◆ **ABOUT THIS EXERCISE**
In the backdoor excerpt, what does the note marked 28.02.16 say was changed?

◆ **PAGE TEXT**
»»
In short, there is a world where creating this backdoor, and other privacy bypasses like it, would be the right thing to do.

We simply don’t live in that world.

[ Subscribe to the Podcast: iTunes | Android ]

Notes

  1. In fairness to Sam, he has said very plainly that at the moment of recording this podcast, he hadn’t put that much thought into the issue, and that he could change his opinion with more information. Hopefully this response will serve that purpose.

  2. [ EDIT 28.02.16 ] Cleanup and addition of two other points to the close.
««
◆ **EXTRACTED DATA**
»»
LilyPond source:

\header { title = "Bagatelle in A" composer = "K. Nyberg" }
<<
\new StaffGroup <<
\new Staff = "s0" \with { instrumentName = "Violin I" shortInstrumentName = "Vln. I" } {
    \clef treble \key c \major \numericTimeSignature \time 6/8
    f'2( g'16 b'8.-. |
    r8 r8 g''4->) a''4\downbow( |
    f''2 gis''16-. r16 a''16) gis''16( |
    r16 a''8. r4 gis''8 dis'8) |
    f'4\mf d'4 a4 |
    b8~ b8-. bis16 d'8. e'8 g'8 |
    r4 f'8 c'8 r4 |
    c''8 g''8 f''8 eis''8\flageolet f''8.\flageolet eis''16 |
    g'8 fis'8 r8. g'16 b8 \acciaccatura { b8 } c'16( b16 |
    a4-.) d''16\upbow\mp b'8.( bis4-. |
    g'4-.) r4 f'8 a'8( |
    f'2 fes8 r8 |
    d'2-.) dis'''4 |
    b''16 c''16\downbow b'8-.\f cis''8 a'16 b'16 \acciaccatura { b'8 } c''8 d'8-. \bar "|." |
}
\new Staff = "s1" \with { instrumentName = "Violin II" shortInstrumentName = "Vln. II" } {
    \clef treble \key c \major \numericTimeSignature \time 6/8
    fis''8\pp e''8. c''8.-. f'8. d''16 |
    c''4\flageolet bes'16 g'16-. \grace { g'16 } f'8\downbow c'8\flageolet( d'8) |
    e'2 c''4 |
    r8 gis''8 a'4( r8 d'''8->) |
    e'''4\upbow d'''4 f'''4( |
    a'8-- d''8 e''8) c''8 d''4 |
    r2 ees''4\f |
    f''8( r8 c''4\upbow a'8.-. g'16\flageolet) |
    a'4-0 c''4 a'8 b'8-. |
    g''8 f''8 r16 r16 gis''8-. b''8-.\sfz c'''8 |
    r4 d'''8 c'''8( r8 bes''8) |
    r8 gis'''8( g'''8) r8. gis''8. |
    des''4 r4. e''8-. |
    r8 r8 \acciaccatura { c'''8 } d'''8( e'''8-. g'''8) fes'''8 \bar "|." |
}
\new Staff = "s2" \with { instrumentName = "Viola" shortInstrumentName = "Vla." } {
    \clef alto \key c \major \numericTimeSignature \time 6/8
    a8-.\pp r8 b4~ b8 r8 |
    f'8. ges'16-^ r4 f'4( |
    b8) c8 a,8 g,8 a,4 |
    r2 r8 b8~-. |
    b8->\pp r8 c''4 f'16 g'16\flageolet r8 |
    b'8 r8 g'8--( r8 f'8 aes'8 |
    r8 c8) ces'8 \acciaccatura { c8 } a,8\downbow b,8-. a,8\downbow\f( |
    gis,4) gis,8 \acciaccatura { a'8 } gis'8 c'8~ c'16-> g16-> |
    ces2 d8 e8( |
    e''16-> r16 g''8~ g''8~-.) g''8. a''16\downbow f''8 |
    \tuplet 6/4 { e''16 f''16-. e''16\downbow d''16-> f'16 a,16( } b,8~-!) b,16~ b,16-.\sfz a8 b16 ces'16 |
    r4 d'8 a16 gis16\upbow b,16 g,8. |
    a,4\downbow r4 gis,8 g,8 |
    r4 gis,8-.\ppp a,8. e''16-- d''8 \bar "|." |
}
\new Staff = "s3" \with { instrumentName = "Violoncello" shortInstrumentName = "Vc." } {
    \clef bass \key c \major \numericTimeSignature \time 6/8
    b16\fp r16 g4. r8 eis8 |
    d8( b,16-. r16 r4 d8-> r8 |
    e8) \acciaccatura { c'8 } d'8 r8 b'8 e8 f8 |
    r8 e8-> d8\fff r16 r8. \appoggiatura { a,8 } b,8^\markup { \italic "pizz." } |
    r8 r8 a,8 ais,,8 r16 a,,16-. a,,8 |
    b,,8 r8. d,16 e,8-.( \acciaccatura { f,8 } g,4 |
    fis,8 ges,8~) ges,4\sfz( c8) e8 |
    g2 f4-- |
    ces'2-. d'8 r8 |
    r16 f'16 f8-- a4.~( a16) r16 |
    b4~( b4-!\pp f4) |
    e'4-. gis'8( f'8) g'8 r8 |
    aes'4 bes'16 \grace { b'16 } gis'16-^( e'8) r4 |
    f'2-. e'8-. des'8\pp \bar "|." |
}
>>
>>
««
◆ **WRITTEN RESPONSE**
Cleanup and addition of two other points to the close.